In the final stages of Karisa Bugal's pregnancy with her second child, she received a terrible diagnosis -- and found herself faced with a harrowing decision.
As Aurora, Colorado's 9 News reports, Bugal was already in labor when doctors discovered she had an extremely rare condition called amniotic fluid embolism. Dr. Kelly Gerow told 9 News last week, "The amniotic fluids surrounding the baby or part of the baby's skin or hair gets into the mother's bloodstream and that causes catastrophic shutdown of all the organs. We don't know how to prevent it. We don't know how to keep it from happening at all." Gerow says that the condition is so unusual "it hasn't been extensively studied" but that maternal death is not uncommon. Both mothers and children who do survive often face serious long-term health consequences.
Soon after her doctors explained the situation to Bugal, then they noticed the baby's heart rate starting to dip. That's when her family says she chose to have a caesarian with full anesthesia, knowing that, as Gerow says, "Her other option would have been to stay awake for her surgery, but by the time we would have put in a spinal tap or something. It's possible Declan would not have made it." But her son Declan did make it. Bugal, on the other hand, lived long enough to ask about the baby and how much he weighed before she died.
That Bugal, in the intense moment of labor, made the choice that seemed most beneficial to her baby is an undeniably courageous act.
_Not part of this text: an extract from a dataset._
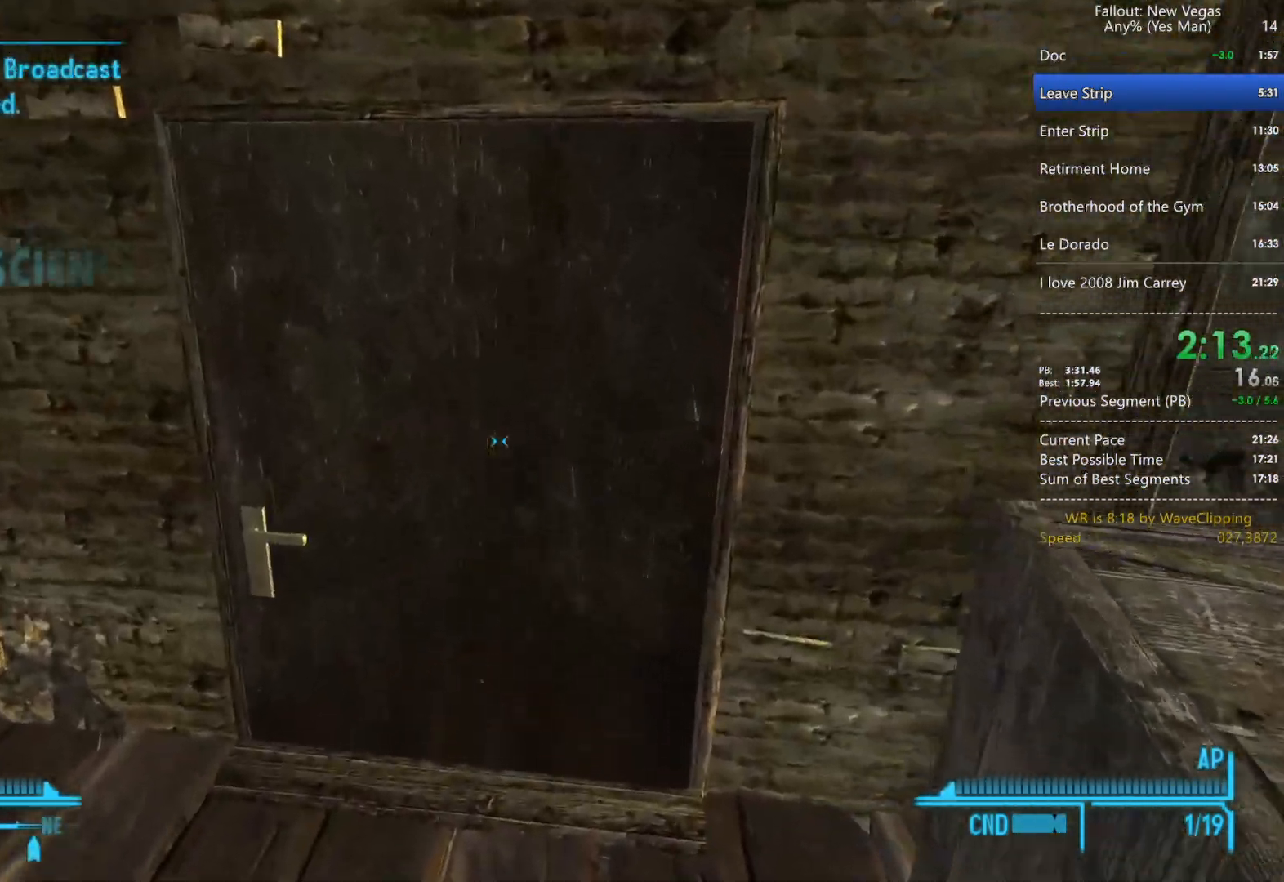
{"keys": [], "mouse": ["left"], "mouse_move": "still", "events": [[67, "e", "up"], [167, "e", "down"], [200, "e", "up"], [300, "e", "down"], [350, "w", "up"], [400, "e", "up"], [450, "mouse_left", "down"]]}
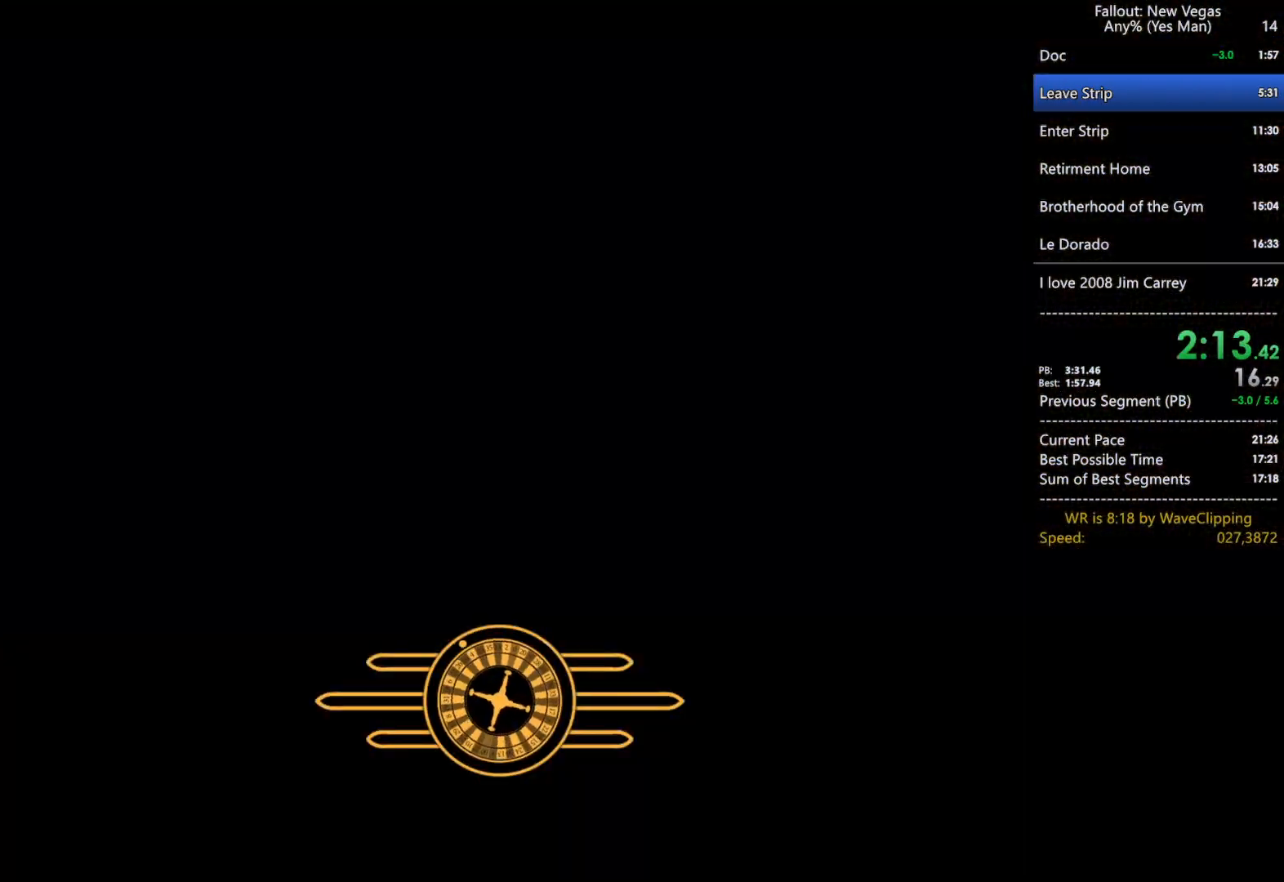
{"keys": ["w"], "mouse": ["left"], "mouse_move": "still", "events": [[33, "mouse_left", "up"], [133, "mouse_left", "down"], [217, "mouse_left", "up"], [317, "mouse_left", "down"], [367, "mouse_left", "up"], [417, "w", "down"], [450, "mouse_left", "down"]]}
Yet much of the media's version of the story carries with it an air of implied encouragement of the decision – and that's something that doesn't do service to other mothers confronting terrible medical dilemmas. "She did what she was supposed to do," reads the headline on KFOR, a quote from Bugal's sister Maren Oates, adding, "She came to the hospital to be a mom." WHNT went a similar route in its reporting, noting that a "Colorado mother makes the ultimate sacrifice to save her unborn child," while FOX8 went with "Mom dies of rare condition after choosing to save her baby." And KABC in L.A. went all out, declaring, "Mom chooses to die during childbirth to save son."
Let's just slow the story down a moment here and go back to the original facts. Bugal knew there was a risk to the baby and she made a brave choice to go for the fastest route possible to a caesarian. She died of an often fatal condition soon after. I don't see anything, in any of the actual reporting on what Bugal's family and doctors have said, to indicate that she straight up volunteered to die. She took a risk, and she took it for her child. That's admirable, but it's different. And the moment the story becomes one of a woman who would rather that her life end than chance the possibility of her baby's ending, the story becomes a tool. Is it any wonder Bugal's tale is getting traction on the anti-choice news sites?
Let's remember that other women – women like Savita Halappanavar, who died in agony in an Irish hospital while she was miscarrying – do not get that choice that Bugal made. Women like the pregnant Dominican leukemia patient who was denied both an abortion and cancer treatment and who subsequently died of her cancer. Remember that the maternal death rate in our country is actually on the rise -- and that it's a safe bet that very few of the approximately 800 pregnant women in America who died last year in childbirth had a say in the matter whatsoever. Remember that in many places right here in the U.S., fetal rights take precedence over those of a mother. Remember that we have a dwindling number of providers who can offer women – even women facing fatal fetal conditions and serious, complicated problems – the option of terminating a late-stage pregnancy. Understand that we can support one family's choice and mourn its loss, and still also question the stories the media chooses to present, and the way they are presented. And we can ask why so many women around the world and in our own country are dying in childbirth every day, and why that never makes the front page.